The government of Newfoundland and Labrador is spending $1.9 million to figure out why the population of the Ungava Peninsula’s George River caribou herd has plummeted from nearly 800,000 animals 20 years ago to a reported 27,600.
It’s money wasted, since the government already knows the answer.
As pointed out a year ago (excuse the repetition, but it’s obviously necessary), two decades ago the government had a caribou biologist on staff who accurately predicted that the herd could not sustain its record-high numbers and was about to collapse. Today’s biologists and officials who claim not to know why the population has fallen so far so fast should perhaps read their predecessor’s writings on the subject.
Stu Luttich (that being his name) was quite clear about what was about to happen and why.
“It will go down to a very, very low level, probably to less than 100,000 head,” he predicted, adding that the George River herd has shrunk to fewer than 10,000 animals in the past, but that its natural 60- to 70-year cycle usually has it bottoming out at around 50,000.
The question of why (the question that unaccountably still befuddles almost everyone connected with the issue today) was already answered.
Ideally, Luttich explained in an interview, the herd’s territory could comfortably support a population of around 300,000 individuals. However, once those numbers almost tripled, the habitat was no longer capable of feeding them all. The caribou had to range twice as far (from 3,000 kilometres annually to 6,000, according to Quebec government studies), but they kept finding less and less forage.
Starvation and exhaustion left them susceptible to disease and parasites. Death rates rose while birth rates fell. That continues today, meaning the now tiny population just keeps on shrinking.
What’s actually happening was Luttich’s worst-case scenario,
the one he once hoped that co-operation between the governments of Newfoundland and Quebec would prevent. Poor inter-provincial relations, as well as the two governments’ combative obsession with hydroelectric development, quickly dashed that hope.
Now, as Luttich predicted, the widely scattered survivors of the once-great herd seem too far apart to gather together to breed. It’s a scenario that could lead to the herd’s extinction.
“When you get that low, you can forget about hunting as we know it,” Luttich said in 1992.
Yet hunting continues. Last year’s partial cancellation of the non-aboriginal hunt did little good and there’s no guarantee that an upcoming meeting on the subject in Montreal between aboriginal and governmental groups from both Labrador and Quebec will do any better. As hunters are already discovering, the hunt has changed all by itself: you might be allowed to take an animal, but permission doesn’t matter if you can’t find any.
A lot has happened in the 20 years since Luttich was drummed out of government service for speaking his uncomfortable truth. By ignoring Luttich then, and by pretending today that they have no idea why the George River caribou herd is declining, Newfoundland and Quebec are able to do nothing to lessen the problem and everything to make it worse. The herd may be going through a natural cycle, but it no longer has nature to help it recover.
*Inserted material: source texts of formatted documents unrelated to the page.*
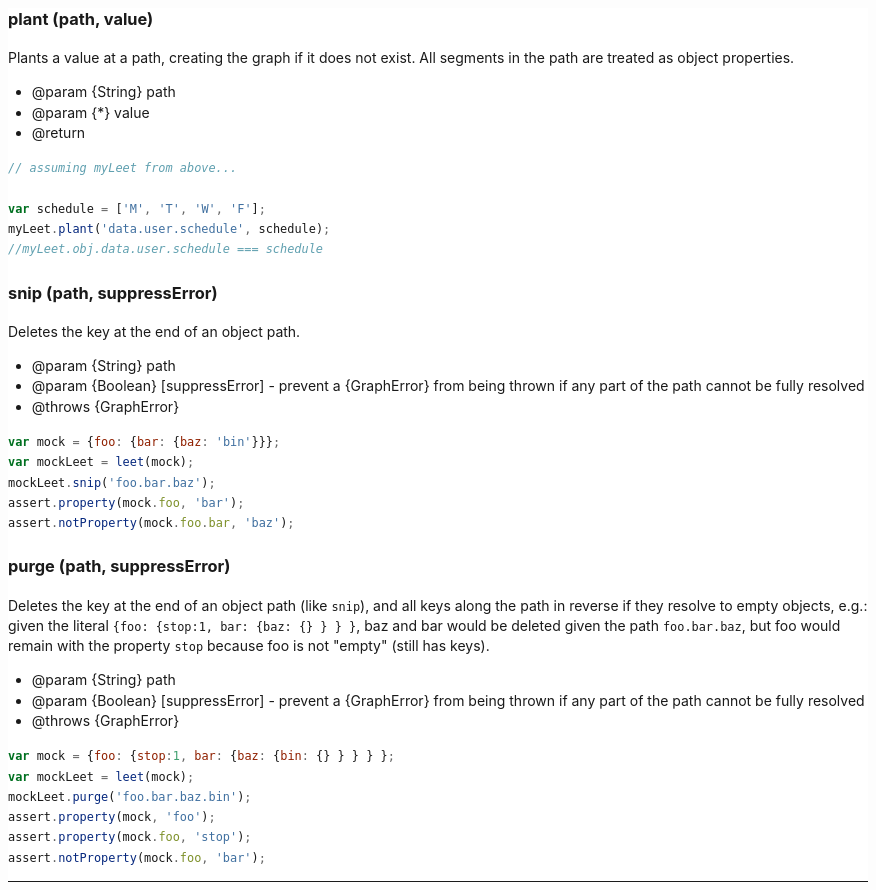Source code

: ### plant (path, value)

Plants a value at a path, creating the graph if it does not exist. All segments in the path are treated as object properties.

- @param {String} path
- @param {*} value
- @return

```javascript
// assuming myLeet from above...

var schedule = ['M', 'T', 'W', 'F'];
myLeet.plant('data.user.schedule', schedule);
//myLeet.obj.data.user.schedule === schedule
```

### snip (path, suppressError)

Deletes the key at the end of an object path.

- @param {String} path
- @param {Boolean} [suppressError] - prevent a {GraphError} from being thrown if any part of the path cannot be fully resolved
- @throws {GraphError}

```javascript
var mock = {foo: {bar: {baz: 'bin'}}};
var mockLeet = leet(mock);
mockLeet.snip('foo.bar.baz');
assert.property(mock.foo, 'bar');
assert.notProperty(mock.foo.bar, 'baz');
```

### purge (path, suppressError)

Deletes the key at the end of an object path (like `snip`), and all keys along the path in reverse if they resolve to empty objects, e.g.: given the literal `{foo: {stop:1, bar: {baz: {} } } }`, baz and bar would be deleted given the path `foo.bar.baz`, but foo would remain with the property `stop` because foo is not "empty" (still has keys).

- @param {String} path
- @param {Boolean} [suppressError] - prevent a {GraphError} from being thrown if any part of the path cannot be fully resolved
- @throws {GraphError}

```javascript
var mock = {foo: {stop:1, bar: {baz: {bin: {} } } } };
var mockLeet = leet(mock);
mockLeet.purge('foo.bar.baz.bin');
assert.property(mock, 'foo');
assert.property(mock.foo, 'stop');
assert.notProperty(mock.foo, 'bar');
```

-----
The last time its numbers got so low (in 1900 it shrunk to as few as 5,000) it still had all of its habitat intact, but today almost all of it has been carved up or lost.
Last year Newfoundland’s minister of Environment claimed that, “the conservation and protection of the George River caribou herd, as well as all wildlife and habitat in the province, remains a priority for our government.” However, the higher priority for both governments has always been the construction of large hydroelectric stations that have always harmed wildlife and destroyed their habitat. With all of the dams that have gone up on both sides of the border, the large migratory herd can simply no longer go everywhere it once roamed, eat where it once ate and calf where it once calved.
So, what’s the point of a
$2-million study? If the researchers confirm that the only way to protect the George River herd is by stopping industrial development in Labrador and northern Quebec, will the developers care?
Michael Johansen is a writer living in Labrador.